– Счастливая юность! – воскликнул он, разражаясь сердитым смехом. – Ваша несложность вызывает зависть, у вас уже в школьном портфеле лежит план целой жизни, вы доверчивы и ненасытны – гоп-ля, мы живем!
– Ну, не совсем так, – сказала Франциска. – Только не говори со мной как ветеран и не кури так много. – Она задула спичку, которую он поднес к новой сигарете. – Ты всего на восемь лет старше меня.
– Это целая вечность, дитя мое, почти что время от русской революции до «окончательной победы» Колченогого… У нас аллергия к известным вещам… Когда ты впервые появилась в романтической синей блузе – твой исключительный такт заставил тебя выйти в этом костюме к обеду, на глазах твоей милой мамы, – я бы с удовольствием тебя отколошматил. Погоны… Я не в состоянии больше видеть никакой формы… – Немного погодя он продолжил уже спокойнее: – Чтобы ты ясно себе представляла… Я хочу тебе сказать… почему я убеждал твою милую маму, что ты выйдешь из лодки своих друзей такой же невинной девицей, какой села в нее десять дней назад… Потому, что вы чертовски порядочные и наивные, и еще потому, что у вас много времени, слышишь? У вас есть время, и вы это сами знаете, время для любви и для школы и… для всего. – Он все-таки закурил, и Франциска увидела, что у него дрожат руки. – Когда я был в твоем благословенном возрасте, – начал он, запнулся и нарочито грубо свернул разговор: – Мы потребляли девиц из Союза немецких девушек, которым было уже не до того. Они истерически боялись русских, а моя первая любовь была невинна, как старый фельдфебель санитарной службы.
– Почему ты меня в этом упрекаешь?
– Ни в чем я тебя не упрекаю, дурища. – Он торопливо курил, держа сигарету, как солдат или лесоруб, большим и указательным пальцами, тлеющим концом внутрь. Ему хотелось теперь побыть одному, и он громко зевнул: – Женщина, довольно! Если ты мне задашь еще хоть один из твоих идиотских вопросов, я тебя убью.
– Только один, последний, – сказала Франциска. – Что вы сделали с Джанго?
– Мы? – закричал Вильгельм. – При чем здесь мы? – Хотя он ждал этого вопроса, ее тон задел его, и больно задел. – Я ничего не могу изменить, – отвечал он. – Его предостерегали, и беседовали с ним, и статья была в стенной газете, где ему и его джазистам приписывались чуть ли не грубые политические ошибки, начиная с преклонения перед западным образом жизни и кончая идеологической бесхребетностью. Мы не приняли это всерьез, во всяком случае, не очень всерьез… Неделю назад в студенческой столовой должен был состояться вечер джаза, его запретили, разразился скандал, барабанщика посадили под домашний арест. Вчера они вызвали Джанго.

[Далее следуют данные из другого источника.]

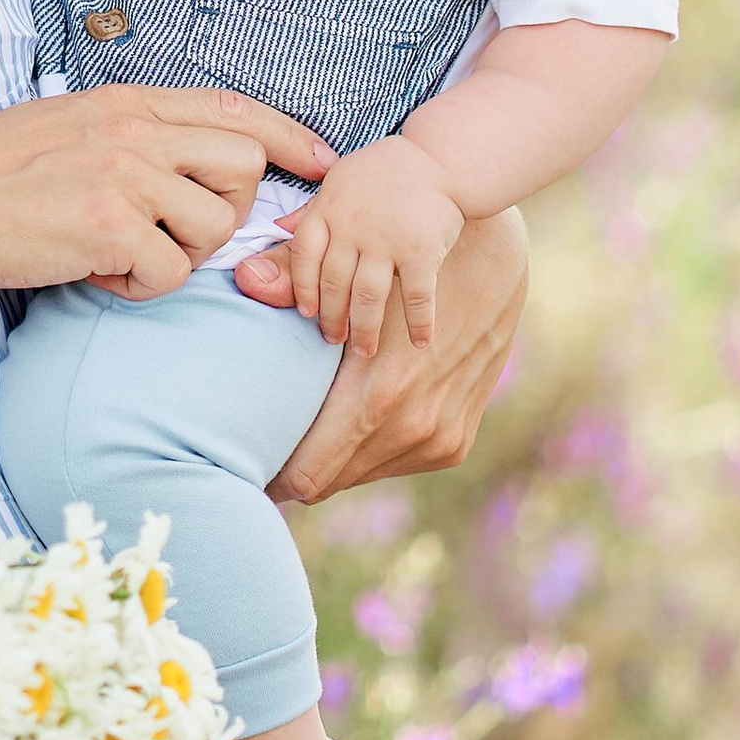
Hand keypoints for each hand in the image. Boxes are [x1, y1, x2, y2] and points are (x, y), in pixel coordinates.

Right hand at [0, 86, 334, 304]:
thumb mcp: (65, 127)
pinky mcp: (109, 225)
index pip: (235, 107)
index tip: (321, 161)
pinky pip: (170, 273)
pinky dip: (138, 287)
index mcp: (126, 103)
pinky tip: (92, 273)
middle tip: (176, 233)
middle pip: (245, 164)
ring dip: (179, 256)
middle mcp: (135, 130)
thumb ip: (126, 136)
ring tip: (121, 255)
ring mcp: (125, 174)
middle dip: (229, 209)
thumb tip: (180, 163)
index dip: (289, 135)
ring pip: (216, 225)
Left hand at [241, 204, 528, 503]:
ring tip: (303, 425)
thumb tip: (245, 278)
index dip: (270, 475)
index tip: (243, 462)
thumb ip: (294, 279)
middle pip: (328, 481)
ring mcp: (439, 440)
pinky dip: (366, 448)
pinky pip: (393, 464)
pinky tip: (348, 417)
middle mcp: (413, 429)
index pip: (307, 474)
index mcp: (380, 396)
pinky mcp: (455, 442)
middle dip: (293, 467)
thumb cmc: (412, 261)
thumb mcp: (354, 270)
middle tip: (261, 443)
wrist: (496, 258)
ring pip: (360, 475)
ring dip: (331, 457)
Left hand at [289, 136, 465, 355]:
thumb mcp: (339, 180)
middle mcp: (353, 227)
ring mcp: (387, 240)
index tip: (306, 312)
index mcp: (329, 208)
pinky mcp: (422, 251)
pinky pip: (417, 296)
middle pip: (333, 283)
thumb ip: (312, 210)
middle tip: (333, 340)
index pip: (303, 256)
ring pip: (367, 297)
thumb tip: (276, 229)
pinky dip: (419, 322)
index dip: (301, 288)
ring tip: (364, 351)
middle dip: (331, 317)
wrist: (440, 158)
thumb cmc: (385, 172)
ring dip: (364, 330)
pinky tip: (421, 342)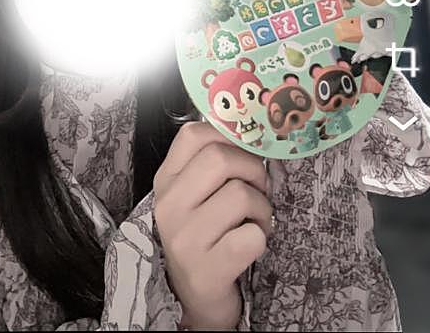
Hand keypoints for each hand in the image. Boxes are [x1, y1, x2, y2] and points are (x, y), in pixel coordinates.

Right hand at [153, 121, 271, 330]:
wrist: (195, 295)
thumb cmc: (204, 233)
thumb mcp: (196, 194)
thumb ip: (212, 164)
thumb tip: (253, 134)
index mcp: (166, 180)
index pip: (194, 134)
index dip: (229, 137)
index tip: (243, 153)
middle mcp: (169, 205)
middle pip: (221, 159)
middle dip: (254, 170)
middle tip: (258, 189)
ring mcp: (185, 239)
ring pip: (241, 195)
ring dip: (262, 208)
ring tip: (255, 221)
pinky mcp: (207, 269)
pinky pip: (252, 236)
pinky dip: (262, 237)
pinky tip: (250, 244)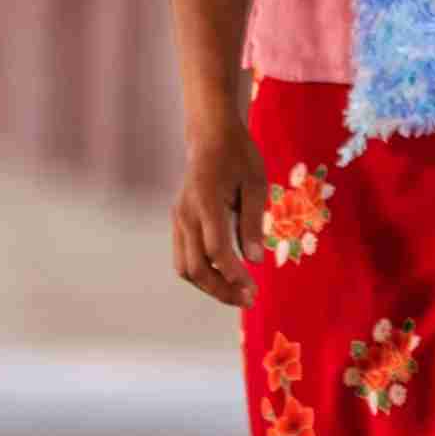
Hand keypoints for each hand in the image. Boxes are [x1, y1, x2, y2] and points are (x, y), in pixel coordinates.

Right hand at [170, 123, 266, 305]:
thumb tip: (255, 261)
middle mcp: (186, 214)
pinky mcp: (178, 222)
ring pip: (185, 268)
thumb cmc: (238, 156)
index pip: (216, 250)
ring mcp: (178, 219)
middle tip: (249, 299)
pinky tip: (224, 277)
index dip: (234, 274)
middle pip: (195, 267)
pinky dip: (202, 274)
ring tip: (237, 293)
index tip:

Он знал уже все вариации на тему: нам-незачем-плясать-под-западную-дудку, ему было скучно, и, насколько я его знаю, он скучал так явственно, что в протокол, несомненно, будет занесено его провокационное поведение. Он музыкант… он абсолютно не понимает, за что он должен нести ответственность… или поймет это, лишь когда они начнут клеить ему космополитизм и зазнайство. Наконец один из них упомянул музыку негров, совсем зеленый, непосредственный такой парнишка из студенческого деканата, который ничего при этом не думал… Джанго клялся, что слышал «музыка ниггеров», он совсем потерял голову и крикнул: «Неужто мы опять до этого докатились?»
Франциска скрестила руки на его коленях и уткнулась в них подбородком. Вильгельм представил себе, как она, вот так же полуоткрыв рот, делает уроки за своим столом, и пожалел, что вовремя не отослал ее, как тогда, в саду, когда он исключил сестру из круга взрослых вместе с ее детской математикой, все делившей на справедливость и несправедливость, на добро и зло.